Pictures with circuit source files
========

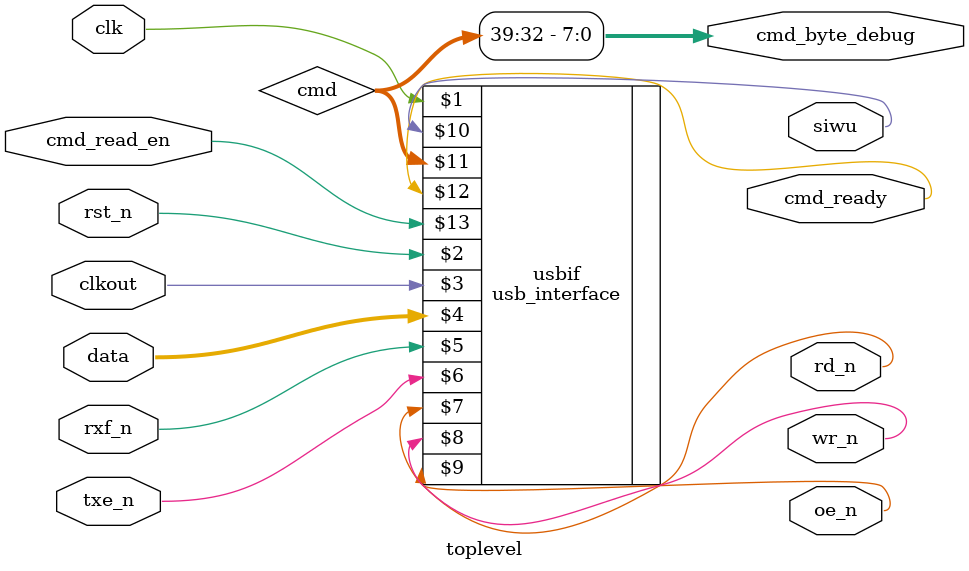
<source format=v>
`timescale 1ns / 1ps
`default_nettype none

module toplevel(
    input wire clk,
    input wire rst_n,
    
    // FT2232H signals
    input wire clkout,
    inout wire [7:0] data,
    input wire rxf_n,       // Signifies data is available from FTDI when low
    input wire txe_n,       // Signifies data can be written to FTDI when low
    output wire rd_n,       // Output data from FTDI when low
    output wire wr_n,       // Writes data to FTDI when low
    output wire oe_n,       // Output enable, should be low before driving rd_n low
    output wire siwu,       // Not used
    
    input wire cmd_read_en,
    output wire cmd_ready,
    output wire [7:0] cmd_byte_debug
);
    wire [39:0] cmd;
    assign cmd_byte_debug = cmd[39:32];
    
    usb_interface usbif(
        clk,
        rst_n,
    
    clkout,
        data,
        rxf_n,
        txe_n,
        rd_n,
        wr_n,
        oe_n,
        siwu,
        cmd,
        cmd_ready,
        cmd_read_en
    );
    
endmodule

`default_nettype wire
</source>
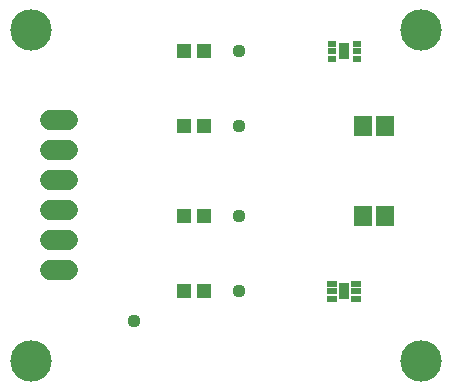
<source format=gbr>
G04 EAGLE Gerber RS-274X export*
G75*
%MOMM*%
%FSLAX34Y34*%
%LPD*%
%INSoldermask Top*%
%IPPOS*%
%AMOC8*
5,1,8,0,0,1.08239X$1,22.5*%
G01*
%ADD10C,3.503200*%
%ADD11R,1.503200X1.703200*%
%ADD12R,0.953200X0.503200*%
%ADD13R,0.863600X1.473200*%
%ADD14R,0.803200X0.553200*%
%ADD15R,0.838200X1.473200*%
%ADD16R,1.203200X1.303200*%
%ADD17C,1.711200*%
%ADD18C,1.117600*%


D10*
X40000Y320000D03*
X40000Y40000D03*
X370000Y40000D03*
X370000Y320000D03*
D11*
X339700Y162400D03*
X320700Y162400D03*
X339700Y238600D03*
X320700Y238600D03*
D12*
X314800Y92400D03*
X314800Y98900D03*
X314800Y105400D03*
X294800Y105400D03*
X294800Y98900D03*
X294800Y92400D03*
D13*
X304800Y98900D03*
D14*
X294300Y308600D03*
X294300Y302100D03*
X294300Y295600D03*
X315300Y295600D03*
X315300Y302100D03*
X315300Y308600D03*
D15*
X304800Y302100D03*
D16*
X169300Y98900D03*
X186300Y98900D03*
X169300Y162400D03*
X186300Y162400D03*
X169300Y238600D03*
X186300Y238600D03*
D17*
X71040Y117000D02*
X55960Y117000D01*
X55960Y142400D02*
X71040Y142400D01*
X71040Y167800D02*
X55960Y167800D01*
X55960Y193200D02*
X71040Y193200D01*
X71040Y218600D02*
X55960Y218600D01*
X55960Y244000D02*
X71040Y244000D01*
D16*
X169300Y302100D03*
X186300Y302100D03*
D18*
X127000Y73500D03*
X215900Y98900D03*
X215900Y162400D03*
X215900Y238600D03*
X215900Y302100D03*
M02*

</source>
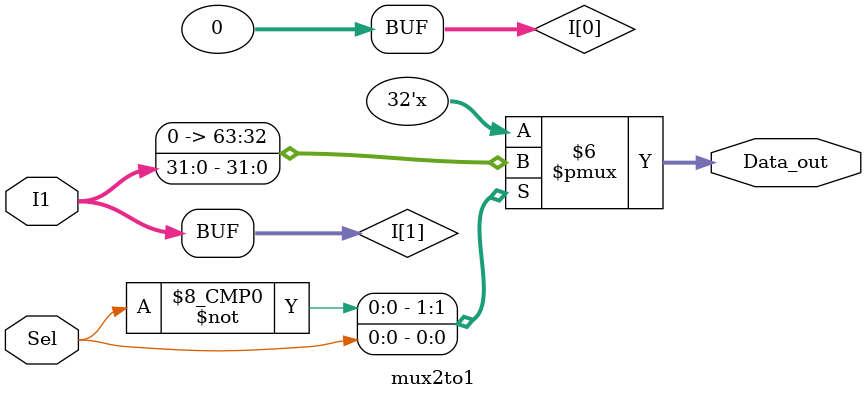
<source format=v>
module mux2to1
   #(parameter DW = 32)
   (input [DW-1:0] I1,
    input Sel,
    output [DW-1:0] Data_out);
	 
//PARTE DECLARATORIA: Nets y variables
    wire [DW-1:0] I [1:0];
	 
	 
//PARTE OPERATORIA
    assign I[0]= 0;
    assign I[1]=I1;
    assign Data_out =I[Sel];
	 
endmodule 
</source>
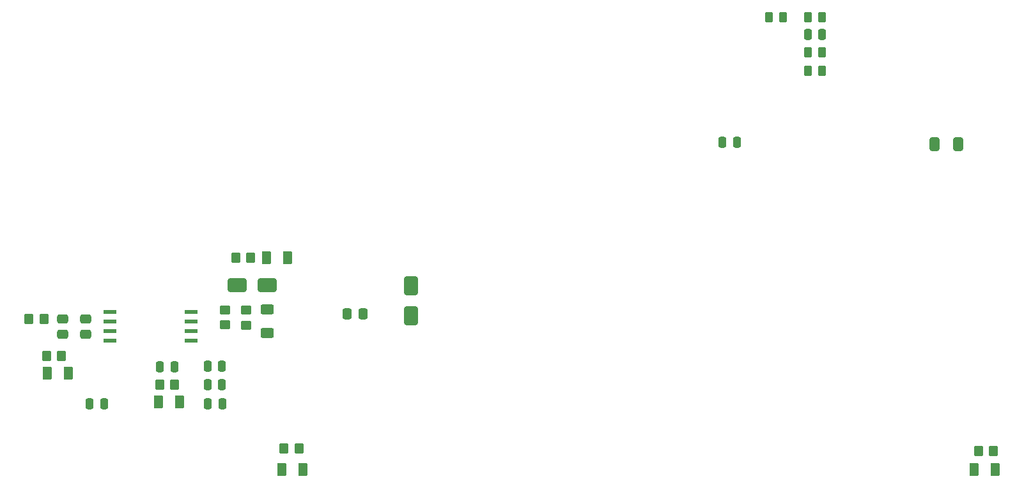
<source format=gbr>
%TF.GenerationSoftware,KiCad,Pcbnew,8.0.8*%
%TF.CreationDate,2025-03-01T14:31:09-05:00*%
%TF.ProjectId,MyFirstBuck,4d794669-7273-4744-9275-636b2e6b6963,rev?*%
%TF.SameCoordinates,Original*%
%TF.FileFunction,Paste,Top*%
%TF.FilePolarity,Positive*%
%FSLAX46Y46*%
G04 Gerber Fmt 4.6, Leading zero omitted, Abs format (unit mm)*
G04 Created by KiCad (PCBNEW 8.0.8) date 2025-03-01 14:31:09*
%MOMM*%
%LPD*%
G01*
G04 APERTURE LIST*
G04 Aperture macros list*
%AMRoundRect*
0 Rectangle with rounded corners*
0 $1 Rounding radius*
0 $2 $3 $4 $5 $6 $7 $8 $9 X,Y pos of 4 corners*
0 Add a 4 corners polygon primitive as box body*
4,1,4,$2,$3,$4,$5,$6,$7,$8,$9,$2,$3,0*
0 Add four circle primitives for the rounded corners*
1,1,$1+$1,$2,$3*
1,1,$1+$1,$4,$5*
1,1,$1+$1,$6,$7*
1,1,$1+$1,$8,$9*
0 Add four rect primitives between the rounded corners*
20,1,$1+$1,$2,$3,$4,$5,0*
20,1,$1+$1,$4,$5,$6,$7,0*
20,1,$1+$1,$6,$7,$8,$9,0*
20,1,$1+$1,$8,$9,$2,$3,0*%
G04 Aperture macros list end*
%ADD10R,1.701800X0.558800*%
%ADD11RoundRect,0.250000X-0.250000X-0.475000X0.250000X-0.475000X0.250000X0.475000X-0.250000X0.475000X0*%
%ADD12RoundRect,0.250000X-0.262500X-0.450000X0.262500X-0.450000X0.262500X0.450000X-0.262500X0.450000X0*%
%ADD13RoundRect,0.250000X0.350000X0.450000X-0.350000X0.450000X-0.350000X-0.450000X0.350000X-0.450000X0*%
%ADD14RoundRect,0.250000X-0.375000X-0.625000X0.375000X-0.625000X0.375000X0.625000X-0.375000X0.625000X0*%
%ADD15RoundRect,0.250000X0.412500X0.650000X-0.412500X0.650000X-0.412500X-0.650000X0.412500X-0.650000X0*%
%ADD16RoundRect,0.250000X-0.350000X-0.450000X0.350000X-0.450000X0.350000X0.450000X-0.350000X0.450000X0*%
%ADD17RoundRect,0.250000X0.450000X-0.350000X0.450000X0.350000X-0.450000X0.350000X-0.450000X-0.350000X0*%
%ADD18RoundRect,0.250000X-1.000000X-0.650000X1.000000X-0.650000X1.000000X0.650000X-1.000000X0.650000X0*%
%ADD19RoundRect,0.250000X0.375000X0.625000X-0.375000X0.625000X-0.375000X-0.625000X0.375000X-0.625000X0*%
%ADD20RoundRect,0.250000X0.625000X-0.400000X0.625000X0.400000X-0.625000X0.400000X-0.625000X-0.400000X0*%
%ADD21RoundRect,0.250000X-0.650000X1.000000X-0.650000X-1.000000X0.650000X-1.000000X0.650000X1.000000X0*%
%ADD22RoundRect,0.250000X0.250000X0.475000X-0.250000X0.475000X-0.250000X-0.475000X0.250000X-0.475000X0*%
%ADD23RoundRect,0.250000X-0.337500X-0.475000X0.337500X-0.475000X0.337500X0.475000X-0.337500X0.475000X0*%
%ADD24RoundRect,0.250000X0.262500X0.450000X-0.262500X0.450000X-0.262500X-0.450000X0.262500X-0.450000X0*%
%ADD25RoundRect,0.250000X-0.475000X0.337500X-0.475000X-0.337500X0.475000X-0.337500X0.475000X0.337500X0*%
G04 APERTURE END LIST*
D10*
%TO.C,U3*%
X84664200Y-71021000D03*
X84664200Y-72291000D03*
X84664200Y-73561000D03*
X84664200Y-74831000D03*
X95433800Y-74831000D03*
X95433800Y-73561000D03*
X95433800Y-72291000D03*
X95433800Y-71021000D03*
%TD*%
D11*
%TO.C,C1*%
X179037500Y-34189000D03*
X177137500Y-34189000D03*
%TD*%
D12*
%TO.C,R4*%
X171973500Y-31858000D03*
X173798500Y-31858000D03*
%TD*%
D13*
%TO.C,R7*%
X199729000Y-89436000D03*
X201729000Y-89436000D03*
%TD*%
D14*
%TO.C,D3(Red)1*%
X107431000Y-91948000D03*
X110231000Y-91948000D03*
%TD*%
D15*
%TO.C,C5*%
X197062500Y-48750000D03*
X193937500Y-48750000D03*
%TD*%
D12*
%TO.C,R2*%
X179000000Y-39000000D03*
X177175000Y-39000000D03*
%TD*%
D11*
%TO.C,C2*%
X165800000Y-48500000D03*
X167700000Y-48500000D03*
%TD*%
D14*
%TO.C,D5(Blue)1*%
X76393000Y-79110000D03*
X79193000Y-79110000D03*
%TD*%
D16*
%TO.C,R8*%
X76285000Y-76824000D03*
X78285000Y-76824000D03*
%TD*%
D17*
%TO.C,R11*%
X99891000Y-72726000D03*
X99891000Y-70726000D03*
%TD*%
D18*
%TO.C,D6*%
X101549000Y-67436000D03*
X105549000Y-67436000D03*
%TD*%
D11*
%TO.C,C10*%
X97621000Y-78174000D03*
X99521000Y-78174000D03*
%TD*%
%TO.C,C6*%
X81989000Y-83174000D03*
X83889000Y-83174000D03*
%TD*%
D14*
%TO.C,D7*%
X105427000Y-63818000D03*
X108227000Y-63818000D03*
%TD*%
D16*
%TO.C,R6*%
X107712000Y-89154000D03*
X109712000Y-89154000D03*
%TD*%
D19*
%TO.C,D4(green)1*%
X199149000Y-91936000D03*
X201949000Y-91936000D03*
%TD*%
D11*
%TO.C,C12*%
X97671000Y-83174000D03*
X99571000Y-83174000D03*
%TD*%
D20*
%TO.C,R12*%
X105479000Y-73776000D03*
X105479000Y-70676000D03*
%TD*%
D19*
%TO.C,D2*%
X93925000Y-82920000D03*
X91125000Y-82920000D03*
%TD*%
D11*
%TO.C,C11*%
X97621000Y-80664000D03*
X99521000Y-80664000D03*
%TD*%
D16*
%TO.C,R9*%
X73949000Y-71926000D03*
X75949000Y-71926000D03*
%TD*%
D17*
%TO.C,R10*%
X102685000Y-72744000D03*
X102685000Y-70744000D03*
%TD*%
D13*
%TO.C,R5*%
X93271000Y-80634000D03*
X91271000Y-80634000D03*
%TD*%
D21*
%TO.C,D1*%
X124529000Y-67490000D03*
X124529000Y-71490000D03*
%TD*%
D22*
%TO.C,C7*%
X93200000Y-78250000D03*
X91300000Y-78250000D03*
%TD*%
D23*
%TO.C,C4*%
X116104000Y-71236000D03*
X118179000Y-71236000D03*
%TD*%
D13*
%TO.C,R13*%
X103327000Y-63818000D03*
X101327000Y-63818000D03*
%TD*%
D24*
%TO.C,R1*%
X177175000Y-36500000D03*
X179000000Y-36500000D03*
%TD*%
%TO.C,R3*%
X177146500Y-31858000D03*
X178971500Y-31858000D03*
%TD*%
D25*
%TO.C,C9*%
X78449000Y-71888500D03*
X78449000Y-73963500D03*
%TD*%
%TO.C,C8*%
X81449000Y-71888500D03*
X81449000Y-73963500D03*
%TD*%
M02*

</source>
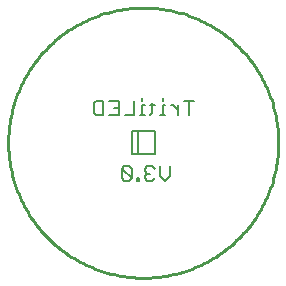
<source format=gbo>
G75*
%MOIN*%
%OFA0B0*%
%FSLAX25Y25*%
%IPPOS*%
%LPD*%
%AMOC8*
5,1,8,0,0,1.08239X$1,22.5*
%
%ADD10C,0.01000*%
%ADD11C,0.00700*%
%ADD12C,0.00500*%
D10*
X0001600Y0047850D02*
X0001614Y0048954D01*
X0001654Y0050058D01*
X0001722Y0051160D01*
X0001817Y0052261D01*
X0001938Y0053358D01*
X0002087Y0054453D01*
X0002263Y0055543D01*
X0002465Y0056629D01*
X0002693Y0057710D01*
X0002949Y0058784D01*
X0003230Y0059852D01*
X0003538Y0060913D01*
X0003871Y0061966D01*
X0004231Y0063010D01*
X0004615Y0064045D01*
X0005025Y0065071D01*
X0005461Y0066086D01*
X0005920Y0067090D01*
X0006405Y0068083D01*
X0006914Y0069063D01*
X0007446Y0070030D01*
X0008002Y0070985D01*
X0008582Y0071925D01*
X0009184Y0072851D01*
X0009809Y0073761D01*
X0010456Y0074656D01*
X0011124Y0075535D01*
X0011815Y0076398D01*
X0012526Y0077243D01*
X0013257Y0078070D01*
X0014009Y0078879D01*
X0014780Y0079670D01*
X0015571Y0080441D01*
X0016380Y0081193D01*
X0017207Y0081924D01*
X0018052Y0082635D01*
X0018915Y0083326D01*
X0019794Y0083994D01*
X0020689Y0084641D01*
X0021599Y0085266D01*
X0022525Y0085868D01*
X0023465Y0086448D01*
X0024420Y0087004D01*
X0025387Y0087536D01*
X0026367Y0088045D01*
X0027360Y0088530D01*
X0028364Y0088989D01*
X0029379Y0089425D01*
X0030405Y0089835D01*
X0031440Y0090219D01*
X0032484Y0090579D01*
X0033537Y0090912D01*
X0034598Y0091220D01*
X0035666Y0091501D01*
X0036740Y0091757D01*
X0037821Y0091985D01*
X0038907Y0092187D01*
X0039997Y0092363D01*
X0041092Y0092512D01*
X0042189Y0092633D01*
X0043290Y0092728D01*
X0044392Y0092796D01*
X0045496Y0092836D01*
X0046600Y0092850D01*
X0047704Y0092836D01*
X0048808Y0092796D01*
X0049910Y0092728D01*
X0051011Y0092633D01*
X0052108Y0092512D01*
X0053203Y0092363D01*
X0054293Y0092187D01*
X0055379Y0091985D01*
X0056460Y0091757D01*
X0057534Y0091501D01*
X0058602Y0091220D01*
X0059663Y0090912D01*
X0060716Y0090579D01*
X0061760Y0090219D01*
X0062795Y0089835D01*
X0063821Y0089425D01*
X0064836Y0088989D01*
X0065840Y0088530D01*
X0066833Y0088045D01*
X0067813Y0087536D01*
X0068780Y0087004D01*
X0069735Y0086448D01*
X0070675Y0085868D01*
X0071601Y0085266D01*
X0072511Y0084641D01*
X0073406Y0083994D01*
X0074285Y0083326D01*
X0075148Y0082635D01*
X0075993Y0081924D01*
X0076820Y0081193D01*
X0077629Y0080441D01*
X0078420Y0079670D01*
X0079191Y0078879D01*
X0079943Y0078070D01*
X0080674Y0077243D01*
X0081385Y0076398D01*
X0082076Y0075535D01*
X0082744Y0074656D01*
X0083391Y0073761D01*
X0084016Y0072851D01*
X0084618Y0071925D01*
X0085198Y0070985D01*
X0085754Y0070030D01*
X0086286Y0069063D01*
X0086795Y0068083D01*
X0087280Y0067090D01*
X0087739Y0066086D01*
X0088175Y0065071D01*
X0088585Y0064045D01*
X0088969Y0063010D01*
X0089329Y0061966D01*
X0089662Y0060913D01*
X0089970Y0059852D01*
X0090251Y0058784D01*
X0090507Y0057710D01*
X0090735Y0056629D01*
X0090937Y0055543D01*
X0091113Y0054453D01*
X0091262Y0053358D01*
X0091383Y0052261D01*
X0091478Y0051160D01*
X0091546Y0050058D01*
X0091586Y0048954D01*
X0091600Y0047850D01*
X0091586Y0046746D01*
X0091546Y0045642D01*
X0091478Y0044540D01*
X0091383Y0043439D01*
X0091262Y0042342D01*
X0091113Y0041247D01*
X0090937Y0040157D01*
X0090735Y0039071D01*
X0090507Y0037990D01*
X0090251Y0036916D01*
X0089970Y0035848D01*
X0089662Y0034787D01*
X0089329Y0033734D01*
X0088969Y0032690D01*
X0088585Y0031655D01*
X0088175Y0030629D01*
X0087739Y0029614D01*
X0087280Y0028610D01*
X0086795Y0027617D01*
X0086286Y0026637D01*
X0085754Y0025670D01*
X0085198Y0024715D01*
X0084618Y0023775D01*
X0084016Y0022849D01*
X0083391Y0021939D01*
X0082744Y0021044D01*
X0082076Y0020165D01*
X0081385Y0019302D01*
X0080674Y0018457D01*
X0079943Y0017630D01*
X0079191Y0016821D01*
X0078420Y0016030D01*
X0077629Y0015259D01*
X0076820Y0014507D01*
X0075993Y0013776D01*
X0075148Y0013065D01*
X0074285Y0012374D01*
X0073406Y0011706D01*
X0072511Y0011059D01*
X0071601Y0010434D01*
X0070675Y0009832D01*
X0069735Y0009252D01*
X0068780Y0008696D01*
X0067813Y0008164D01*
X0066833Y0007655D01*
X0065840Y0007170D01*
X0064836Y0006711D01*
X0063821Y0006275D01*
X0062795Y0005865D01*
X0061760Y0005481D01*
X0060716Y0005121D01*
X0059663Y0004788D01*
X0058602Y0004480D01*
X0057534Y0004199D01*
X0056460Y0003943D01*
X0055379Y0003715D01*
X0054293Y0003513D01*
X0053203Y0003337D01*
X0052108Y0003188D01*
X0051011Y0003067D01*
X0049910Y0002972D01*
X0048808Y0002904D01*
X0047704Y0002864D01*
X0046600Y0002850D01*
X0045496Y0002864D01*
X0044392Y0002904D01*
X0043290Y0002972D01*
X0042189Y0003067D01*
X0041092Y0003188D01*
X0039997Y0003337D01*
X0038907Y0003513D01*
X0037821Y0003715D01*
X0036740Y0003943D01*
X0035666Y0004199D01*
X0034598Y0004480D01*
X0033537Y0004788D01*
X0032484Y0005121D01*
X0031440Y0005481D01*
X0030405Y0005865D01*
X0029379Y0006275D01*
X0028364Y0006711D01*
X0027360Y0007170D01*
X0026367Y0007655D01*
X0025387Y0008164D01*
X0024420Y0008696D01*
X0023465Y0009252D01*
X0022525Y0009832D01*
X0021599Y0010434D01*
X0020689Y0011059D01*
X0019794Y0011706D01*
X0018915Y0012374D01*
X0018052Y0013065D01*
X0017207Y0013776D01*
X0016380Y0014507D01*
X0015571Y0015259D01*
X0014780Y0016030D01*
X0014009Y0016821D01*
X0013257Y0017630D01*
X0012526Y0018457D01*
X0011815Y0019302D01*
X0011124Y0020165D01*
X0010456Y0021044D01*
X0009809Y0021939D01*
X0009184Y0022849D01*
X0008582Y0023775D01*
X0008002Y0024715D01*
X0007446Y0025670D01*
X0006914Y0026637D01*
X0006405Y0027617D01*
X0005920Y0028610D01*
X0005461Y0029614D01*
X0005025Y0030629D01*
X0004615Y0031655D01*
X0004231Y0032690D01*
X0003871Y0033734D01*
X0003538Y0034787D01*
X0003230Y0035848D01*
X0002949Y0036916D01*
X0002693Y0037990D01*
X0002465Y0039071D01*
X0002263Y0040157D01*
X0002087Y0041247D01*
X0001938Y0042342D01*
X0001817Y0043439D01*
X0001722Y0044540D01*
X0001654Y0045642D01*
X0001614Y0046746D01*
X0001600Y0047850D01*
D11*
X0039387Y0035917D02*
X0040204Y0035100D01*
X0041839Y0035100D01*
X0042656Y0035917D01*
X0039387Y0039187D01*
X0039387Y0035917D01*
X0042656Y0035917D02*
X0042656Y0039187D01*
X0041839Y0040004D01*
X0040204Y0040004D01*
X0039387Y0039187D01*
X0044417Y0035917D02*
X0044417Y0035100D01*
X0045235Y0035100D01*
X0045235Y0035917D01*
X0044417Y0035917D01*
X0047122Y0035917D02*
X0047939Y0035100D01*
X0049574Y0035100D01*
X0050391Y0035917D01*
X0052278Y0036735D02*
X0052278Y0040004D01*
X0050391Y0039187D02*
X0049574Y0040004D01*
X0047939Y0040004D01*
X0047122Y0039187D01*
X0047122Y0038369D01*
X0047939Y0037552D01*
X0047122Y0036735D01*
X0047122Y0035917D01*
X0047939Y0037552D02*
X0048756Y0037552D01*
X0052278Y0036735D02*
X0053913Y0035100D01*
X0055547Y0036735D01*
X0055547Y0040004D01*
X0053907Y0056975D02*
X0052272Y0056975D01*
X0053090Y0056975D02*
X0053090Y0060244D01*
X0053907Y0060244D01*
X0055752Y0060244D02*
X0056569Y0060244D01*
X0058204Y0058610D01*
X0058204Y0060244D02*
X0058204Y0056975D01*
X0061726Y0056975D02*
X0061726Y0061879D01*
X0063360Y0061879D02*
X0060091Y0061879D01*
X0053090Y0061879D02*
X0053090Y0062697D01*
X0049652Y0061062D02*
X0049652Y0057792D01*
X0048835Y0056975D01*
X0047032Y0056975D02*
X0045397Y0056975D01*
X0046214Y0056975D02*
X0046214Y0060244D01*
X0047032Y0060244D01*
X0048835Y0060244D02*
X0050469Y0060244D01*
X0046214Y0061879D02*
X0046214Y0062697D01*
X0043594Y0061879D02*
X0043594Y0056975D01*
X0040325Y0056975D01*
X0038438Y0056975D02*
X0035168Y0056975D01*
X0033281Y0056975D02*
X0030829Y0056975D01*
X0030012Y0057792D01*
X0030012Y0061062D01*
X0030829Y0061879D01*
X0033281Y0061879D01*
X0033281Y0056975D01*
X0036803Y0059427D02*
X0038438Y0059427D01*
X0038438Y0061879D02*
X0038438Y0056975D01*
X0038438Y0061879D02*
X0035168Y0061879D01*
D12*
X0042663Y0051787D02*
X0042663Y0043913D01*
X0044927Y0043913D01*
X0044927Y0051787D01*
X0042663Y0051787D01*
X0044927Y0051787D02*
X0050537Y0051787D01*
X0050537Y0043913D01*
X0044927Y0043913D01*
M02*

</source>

========

== WHAT TO WORK ON ==
Although the records hold pictures, the copy must not; give again exactly the lines from the one with "X186300Y302100D03*" through the one with "0 $1 Rounding radius*".

== RESPONSE BOX ==
X186300Y302100D03*
D18*
X127000Y73500D03*
X215900Y98900D03*
X215900Y162400D03*
X215900Y238600D03*
X215900Y302100D03*
M02*

</source>
<source format=v>
module mux2to1
   #(parameter DW = 32)
   (input [DW-1:0] I1,
    input Sel,
    output [DW-1:0] Data_out);
	 
//PARTE DECLARATORIA: Nets y variables
    wire [DW-1:0] I [1:0];
	 
	 
//PARTE OPERATORIA
    assign I[0]= 0;
    assign I[1]=I1;
    assign Data_out =I[Sel];
	 
endmodule 
</source>
<source format=gbr>
%TF.GenerationSoftware,KiCad,Pcbnew,8.0.8*%
%TF.CreationDate,2025-03-01T14:31:09-05:00*%
%TF.ProjectId,MyFirstBuck,4d794669-7273-4744-9275-636b2e6b6963,rev?*%
%TF.SameCoordinates,Original*%
%TF.FileFunction,Paste,Top*%
%TF.FilePolarity,Positive*%
%FSLAX46Y46*%
G04 Gerber Fmt 4.6, Leading zero omitted, Abs format (unit mm)*
G04 Created by KiCad (PCBNEW 8.0.8) date 2025-03-01 14:31:09*
%MOMM*%
%LPD*%
G01*
G04 APERTURE LIST*
G04 Aperture macros list*
%AMRoundRect*
0 Rectangle with rounded corners*
0 $1 Rounding radius*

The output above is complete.